- [Goals]
1) Which usernames appear in the dated headers of the label-protection thread?
2) Reproduce the label-protection thread from "This is a great" to "(Sep 15, 2014)".

- [Document segment]
· · · ·

Another great label protector is laminating sheets. I've been using them for about a year or so now. I buy the kind for which you don't need a machine. They are called 'self adhesive' laminating sheets. Mine are made by Avery and they work just like tape, only they come in 8 x 11 sheets that you can cut to size.


 IrishLass


----------



## LBussy (Sep 5, 2014)

Take your labels to the local Kinkos/FedEx and have them printed on a color laser.  Those printers will produce text/graphics that will not spear/run/fade when wet.

Even at $0.60 per sheet it's probably worth it to have it done that way.  Make sure you speak with the local store first, and purchase laser (not inkjet) labels.


----------



## CraftyRedhead (Sep 14, 2014)

I print mine on clear water resistant labels with my home printer and cover them with clear contact paper on my jars of scrubs.


----------



## Aline (Sep 14, 2014)

I use glossy white labels from Online Labels and then cover them with clear waterproof labels. It works great and looks very pro! (my printer won't print on any waterproof label I have tried).


----------



## marilynmac (Sep 14, 2014)

LBussy said:


> Take your labels to the local Kinkos/FedEx and have them printed on a color laser.  Those printers will produce text/graphics that will not spear/run/fade when wet.
> 
> Even at $0.60 per sheet it's probably worth it to have it done that way.  Make sure you speak with the local store first, and purchase laser (not inkjet) labels.



This is a great way to print anything!   For pictures and colors, it is much cheaper and better-looking to have Kinko's print it than to print it myself.  Printer ink is SO expensive per page.


----------



## miss_minnesota (Sep 15, 2014)

Aline said:


> I use glossy white labels from Online Labels and then cover them with clear waterproof labels. It works great and looks very pro! (my printer won't print on any waterproof label I have tried).

· · · ·

- [Material shown]
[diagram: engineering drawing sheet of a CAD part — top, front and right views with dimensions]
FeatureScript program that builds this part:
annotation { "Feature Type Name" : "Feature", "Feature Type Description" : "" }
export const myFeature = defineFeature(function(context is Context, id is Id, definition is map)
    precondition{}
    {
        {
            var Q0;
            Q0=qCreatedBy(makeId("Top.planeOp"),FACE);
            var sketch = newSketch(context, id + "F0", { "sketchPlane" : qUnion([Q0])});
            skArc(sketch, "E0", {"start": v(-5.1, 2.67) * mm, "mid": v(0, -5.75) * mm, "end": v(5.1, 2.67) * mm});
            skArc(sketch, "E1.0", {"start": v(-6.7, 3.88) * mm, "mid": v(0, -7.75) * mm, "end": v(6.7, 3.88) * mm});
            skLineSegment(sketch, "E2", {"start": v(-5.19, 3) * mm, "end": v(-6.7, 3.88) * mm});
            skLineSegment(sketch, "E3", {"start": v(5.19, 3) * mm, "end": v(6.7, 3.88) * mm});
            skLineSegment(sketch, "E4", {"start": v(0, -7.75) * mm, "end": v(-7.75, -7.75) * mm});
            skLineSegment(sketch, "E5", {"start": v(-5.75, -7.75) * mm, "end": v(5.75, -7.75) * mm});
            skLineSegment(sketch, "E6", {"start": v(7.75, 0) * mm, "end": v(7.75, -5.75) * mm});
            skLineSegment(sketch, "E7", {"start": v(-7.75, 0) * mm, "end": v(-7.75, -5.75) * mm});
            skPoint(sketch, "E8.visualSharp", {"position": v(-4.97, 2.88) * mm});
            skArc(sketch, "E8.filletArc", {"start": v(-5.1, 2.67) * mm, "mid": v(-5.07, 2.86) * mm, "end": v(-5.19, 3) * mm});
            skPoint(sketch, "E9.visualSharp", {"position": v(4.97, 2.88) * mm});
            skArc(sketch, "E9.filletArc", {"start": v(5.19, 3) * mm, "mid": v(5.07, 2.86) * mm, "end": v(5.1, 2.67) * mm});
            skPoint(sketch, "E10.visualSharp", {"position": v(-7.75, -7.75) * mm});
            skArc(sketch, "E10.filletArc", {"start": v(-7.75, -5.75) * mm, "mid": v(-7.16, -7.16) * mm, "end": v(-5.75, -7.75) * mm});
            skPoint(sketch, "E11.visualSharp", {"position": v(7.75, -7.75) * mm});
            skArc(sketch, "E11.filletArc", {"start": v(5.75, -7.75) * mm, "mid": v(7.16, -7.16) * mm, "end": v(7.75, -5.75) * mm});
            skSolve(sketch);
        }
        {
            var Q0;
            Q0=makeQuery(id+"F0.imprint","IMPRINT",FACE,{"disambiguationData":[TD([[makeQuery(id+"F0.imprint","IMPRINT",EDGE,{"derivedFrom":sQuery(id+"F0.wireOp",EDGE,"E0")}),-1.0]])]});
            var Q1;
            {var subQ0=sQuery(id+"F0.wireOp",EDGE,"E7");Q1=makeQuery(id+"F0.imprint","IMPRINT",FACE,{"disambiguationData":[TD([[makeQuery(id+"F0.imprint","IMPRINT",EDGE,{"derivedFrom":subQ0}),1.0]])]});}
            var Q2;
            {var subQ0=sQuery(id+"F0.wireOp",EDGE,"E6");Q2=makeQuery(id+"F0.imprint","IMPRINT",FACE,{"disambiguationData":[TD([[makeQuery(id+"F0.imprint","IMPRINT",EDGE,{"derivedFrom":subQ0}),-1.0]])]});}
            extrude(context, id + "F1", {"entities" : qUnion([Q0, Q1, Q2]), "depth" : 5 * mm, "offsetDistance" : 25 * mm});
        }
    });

· · · ·

- [The results]
1) LBussy, CraftyRedhead, Aline, marilynmac, miss_minnesota

2)
This is a great way to print anything!   For pictures and colors, it is much cheaper and better-looking to have Kinko's print it than to print it myself.  Printer ink is SO expensive per page.


----------



## miss_minnesota (Sep 15, 2014)